Is it possible to get notified when a job exceeds a pre-determined duration

Solved!
wengkin_chew
Level 1
Is it possible to get notified when a job exceeds a pre-determined duration

Hi,

I was wondering if it is possible in Dataiku to get notified or emailed when a job exceeds a pre-determined duration.

For example I am a user administrator and I want to receive an email if there are jobs running for more than 1 hour.

 

Regards,

Weng Kin

0 Kudos
1 Solution
AlexT
Dataiker

Hi,
Not possible at the job level, but you can leverage the APIs and run a scenario to find long-running jobs and send emails.

https://doc.dataiku.com/dss/latest/python-api/jobs.html Here is an example you can use and modify as needed : 

import dataiku
import datetime
from dataiku.core.message_sender import MessageSender


client = dataiku.api_client()
client = dataiku.api_client()
projects = client.list_projects()

# e.g adjust here to find job in this example 4 hours or older and state still running
four_hour_ago = datetime.datetime.now() - datetime.timedelta(hours=4)
timestamp = int(four_hour_ago.timestamp() * 1000)
job_info_str = ""

for p in projects:
    pk = p["projectKey"]
    project = client.get_project(pk)
    jobs = project.list_jobs()
    running_job_list = [job for job in jobs if job['state'] == 'RUNNING' and job['def']['initiationTimestamp'] >= timestamp]
    if len(running_job_list) >=1: 
        job_info_str += p["projectKey"] + "\n" + "\n".join([str(job) for job in running_job_list]) + "\n"

print(job_info_str)
# Now send either one email for each long-running or create a list with the project key + job info from above.

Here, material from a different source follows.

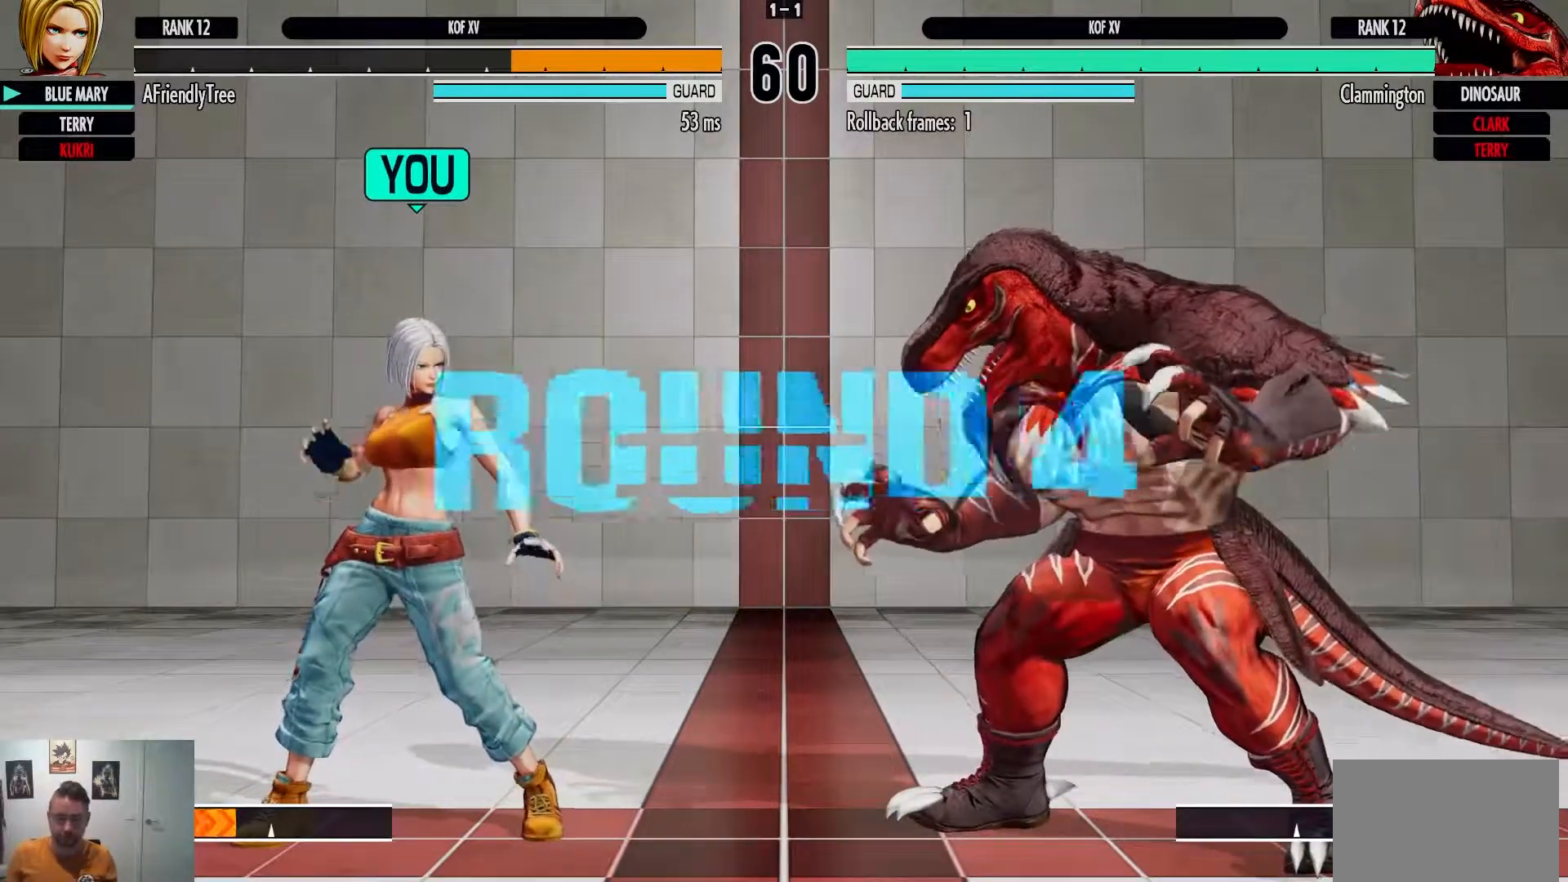
{"buttons": [], "left_stick": "center", "events": []}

s = MessageSender(channel_id='my-email-channel', type='mail-scenario', configuration={})
s.send(message=str(final_list), subject="test", recipient='recipient@domain.com', sender="abc@abc.com")

 

View solution in original post

0 Kudos
7 Replies
AlexT
Dataiker

Hi,
Not possible at the job level, but you can leverage the APIs and run a scenario to find long-running jobs and send emails.

https://doc.dataiku.com/dss/latest/python-api/jobs.html Here is an example you can use and modify as needed : 

import dataiku
import datetime
from dataiku.core.message_sender import MessageSender


client = dataiku.api_client()
client = dataiku.api_client()
projects = client.list_projects()

# e.g adjust here to find job in this example 4 hours or older and state still running
four_hour_ago = datetime.datetime.now() - datetime.timedelta(hours=4)
timestamp = int(four_hour_ago.timestamp() * 1000)
job_info_str = ""

for p in projects:
    pk = p["projectKey"]
    project = client.get_project(pk)
    jobs = project.list_jobs()
    running_job_list = [job for job in jobs if job['state'] == 'RUNNING' and job['def']['initiationTimestamp'] >= timestamp]
    if len(running_job_list) >=1: 
        job_info_str += p["projectKey"] + "\n" + "\n".join([str(job) for job in running_job_list]) + "\n"

print(job_info_str)
# Now send either one email for each long-running or create a list with the project key + job info from above.

s = MessageSender(channel_id='my-email-channel', type='mail-scenario', configuration={})
s.send(message=str(final_list), subject="test", recipient='recipient@domain.com', sender="abc@abc.com")

 

0 Kudos
wengkin_chew
Level 1
Author

Hi,

Thanks for prompt reply.

Much appreciated.

 

Regards,

Weng Kin

0 Kudos
ecerulm
Level 4

Seems that in 12.4.2 the jobs returned by project.list_jobs()  only contain the "state" key if they finished. 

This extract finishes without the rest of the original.